▶ _Work instructions_
Search the entries below for the string "träningar" and copy the lines that hold it.

● ● ●

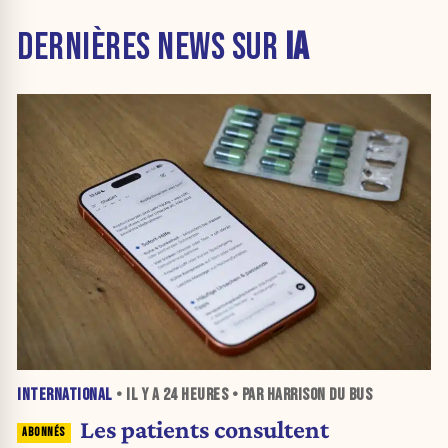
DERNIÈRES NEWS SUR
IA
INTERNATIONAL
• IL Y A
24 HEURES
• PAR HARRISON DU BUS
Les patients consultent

● ● ●

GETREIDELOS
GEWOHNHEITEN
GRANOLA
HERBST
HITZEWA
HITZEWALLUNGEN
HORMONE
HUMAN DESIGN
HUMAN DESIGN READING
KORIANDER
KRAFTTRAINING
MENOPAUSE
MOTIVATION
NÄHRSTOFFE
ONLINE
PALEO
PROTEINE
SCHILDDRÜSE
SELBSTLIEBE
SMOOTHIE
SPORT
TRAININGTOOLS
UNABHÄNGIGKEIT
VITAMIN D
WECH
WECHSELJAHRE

● ● ●

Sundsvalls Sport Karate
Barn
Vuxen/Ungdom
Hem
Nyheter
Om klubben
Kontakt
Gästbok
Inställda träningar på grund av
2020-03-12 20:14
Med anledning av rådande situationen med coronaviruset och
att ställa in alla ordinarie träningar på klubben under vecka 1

● ● ●

▶ _Response area_
Inställda träningar på grund av
att ställa in alla ordinarie träningar på klubben under vecka 1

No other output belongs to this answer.